───── RECORD EXTRACTS ─────

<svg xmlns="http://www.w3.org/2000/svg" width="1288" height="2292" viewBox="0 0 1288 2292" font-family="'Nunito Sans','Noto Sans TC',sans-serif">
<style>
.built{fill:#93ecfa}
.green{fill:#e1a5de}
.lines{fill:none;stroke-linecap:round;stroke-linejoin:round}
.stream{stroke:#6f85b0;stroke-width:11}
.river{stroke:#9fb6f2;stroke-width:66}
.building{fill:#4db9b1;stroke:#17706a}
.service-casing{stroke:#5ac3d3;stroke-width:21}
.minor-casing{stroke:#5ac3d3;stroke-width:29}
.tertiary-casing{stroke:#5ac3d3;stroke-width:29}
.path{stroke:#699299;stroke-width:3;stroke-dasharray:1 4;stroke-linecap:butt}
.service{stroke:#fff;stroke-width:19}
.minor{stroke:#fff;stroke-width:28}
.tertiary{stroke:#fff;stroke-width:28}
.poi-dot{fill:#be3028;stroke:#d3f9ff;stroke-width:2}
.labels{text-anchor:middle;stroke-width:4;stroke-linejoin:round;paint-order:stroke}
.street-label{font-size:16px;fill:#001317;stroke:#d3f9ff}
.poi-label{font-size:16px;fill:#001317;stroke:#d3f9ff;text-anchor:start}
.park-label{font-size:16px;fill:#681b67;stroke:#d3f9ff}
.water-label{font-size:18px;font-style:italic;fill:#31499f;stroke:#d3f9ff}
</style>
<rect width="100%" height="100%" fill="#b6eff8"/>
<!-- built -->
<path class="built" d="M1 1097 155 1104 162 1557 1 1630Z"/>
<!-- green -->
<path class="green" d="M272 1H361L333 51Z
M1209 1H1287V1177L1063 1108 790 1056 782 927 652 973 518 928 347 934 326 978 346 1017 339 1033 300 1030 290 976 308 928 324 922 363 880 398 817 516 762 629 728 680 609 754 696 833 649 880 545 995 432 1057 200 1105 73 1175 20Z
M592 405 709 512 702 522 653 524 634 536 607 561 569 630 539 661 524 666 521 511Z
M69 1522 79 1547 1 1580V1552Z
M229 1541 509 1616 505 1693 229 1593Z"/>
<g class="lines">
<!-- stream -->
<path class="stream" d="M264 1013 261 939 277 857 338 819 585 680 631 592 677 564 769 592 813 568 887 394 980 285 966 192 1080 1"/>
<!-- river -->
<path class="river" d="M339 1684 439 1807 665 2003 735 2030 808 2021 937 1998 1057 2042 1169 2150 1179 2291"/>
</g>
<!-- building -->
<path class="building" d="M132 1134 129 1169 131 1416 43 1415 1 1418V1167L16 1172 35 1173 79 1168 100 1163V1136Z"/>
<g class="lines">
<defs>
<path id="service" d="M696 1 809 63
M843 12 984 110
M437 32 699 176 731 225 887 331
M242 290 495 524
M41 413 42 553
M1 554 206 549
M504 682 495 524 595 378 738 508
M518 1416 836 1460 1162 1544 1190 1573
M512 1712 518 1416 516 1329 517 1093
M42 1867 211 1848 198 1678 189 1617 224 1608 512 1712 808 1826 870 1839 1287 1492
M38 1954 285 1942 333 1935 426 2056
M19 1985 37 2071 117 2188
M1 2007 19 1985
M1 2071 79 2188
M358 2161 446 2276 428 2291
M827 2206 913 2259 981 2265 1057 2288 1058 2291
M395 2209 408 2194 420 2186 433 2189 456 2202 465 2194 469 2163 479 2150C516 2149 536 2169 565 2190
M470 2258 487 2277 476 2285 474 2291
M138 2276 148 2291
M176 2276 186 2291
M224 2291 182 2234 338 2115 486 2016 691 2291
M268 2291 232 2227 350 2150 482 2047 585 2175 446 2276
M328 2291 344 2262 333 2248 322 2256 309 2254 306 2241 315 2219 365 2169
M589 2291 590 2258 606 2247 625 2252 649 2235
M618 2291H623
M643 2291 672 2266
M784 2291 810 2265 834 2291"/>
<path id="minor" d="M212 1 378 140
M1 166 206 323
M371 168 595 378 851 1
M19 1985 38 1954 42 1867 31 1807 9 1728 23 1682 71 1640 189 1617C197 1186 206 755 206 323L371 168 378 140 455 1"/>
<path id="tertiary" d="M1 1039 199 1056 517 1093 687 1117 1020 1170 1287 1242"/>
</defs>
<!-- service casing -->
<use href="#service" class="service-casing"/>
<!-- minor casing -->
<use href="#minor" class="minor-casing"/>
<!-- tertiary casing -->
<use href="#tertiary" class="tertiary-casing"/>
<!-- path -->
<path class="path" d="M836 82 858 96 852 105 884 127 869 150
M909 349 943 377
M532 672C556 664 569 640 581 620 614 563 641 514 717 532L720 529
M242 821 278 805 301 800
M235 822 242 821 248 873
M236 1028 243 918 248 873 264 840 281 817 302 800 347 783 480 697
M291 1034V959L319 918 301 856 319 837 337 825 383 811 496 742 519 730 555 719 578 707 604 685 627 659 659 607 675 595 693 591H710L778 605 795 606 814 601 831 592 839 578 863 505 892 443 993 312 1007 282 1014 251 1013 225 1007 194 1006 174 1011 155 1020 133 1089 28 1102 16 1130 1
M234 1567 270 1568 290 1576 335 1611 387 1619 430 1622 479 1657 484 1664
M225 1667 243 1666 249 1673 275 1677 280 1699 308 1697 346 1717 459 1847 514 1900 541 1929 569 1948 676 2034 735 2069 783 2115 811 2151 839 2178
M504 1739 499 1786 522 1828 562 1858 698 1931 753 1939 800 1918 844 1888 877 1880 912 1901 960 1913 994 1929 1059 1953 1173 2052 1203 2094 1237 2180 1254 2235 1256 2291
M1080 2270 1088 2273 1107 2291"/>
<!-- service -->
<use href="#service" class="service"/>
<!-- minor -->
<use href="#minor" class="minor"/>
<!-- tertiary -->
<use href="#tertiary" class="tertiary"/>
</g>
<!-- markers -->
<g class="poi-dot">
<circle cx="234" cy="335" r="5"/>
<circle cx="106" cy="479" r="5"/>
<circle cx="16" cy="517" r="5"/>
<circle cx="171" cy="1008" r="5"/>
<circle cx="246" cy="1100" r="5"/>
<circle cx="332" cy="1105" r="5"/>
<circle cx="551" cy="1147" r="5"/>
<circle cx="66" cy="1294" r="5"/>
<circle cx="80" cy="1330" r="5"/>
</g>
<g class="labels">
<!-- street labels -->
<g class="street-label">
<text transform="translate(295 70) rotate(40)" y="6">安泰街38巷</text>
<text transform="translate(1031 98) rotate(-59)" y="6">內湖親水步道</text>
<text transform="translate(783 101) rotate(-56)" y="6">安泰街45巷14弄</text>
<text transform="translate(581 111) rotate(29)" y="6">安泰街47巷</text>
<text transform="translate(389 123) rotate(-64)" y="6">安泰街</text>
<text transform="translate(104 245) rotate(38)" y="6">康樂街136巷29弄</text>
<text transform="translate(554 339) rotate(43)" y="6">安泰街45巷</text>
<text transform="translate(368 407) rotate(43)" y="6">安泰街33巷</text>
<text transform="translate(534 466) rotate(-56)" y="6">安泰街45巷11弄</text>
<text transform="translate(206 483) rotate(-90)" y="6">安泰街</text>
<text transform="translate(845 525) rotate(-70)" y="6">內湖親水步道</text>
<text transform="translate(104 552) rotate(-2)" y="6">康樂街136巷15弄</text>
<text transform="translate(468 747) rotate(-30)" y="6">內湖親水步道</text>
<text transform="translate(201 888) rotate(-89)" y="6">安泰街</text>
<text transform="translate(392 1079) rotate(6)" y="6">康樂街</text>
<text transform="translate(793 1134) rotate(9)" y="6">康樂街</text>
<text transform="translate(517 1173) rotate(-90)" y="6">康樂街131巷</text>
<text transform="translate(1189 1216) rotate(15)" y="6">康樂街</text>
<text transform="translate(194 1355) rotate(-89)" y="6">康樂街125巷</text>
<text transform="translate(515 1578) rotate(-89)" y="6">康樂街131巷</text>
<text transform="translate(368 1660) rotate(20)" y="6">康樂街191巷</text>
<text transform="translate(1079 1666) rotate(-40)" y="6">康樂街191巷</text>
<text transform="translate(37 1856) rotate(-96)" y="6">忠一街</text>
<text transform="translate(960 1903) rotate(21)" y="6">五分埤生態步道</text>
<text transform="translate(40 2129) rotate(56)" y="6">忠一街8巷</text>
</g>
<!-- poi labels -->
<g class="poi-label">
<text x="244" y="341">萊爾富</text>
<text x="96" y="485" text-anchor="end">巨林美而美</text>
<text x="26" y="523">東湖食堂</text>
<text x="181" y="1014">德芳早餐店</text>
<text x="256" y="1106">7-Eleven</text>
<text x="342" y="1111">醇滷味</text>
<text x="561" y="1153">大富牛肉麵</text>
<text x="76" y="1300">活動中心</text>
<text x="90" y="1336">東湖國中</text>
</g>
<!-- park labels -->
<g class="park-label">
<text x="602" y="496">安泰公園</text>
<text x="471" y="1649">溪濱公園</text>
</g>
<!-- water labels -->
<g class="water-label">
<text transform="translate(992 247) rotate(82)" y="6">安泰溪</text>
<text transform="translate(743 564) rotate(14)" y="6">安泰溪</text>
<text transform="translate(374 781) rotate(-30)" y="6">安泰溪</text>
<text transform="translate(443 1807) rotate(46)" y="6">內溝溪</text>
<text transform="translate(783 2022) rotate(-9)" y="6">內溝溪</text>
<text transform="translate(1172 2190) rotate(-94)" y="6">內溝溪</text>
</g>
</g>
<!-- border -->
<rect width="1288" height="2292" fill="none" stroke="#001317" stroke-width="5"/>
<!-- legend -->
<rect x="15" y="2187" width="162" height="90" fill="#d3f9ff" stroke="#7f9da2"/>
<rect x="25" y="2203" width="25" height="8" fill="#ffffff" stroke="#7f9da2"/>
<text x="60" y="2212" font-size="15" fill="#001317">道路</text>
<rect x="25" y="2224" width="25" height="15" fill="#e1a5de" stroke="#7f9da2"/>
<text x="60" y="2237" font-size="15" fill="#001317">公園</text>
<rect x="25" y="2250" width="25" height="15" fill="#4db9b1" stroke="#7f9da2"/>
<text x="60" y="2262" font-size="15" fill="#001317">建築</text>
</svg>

─────

Show all lines in the entries above where the string "linejoin" appears.

.lines{fill:none;stroke-linecap:round;stroke-linejoin:round}
.labels{text-anchor:middle;stroke-width:4;stroke-linejoin:round;paint-order:stroke}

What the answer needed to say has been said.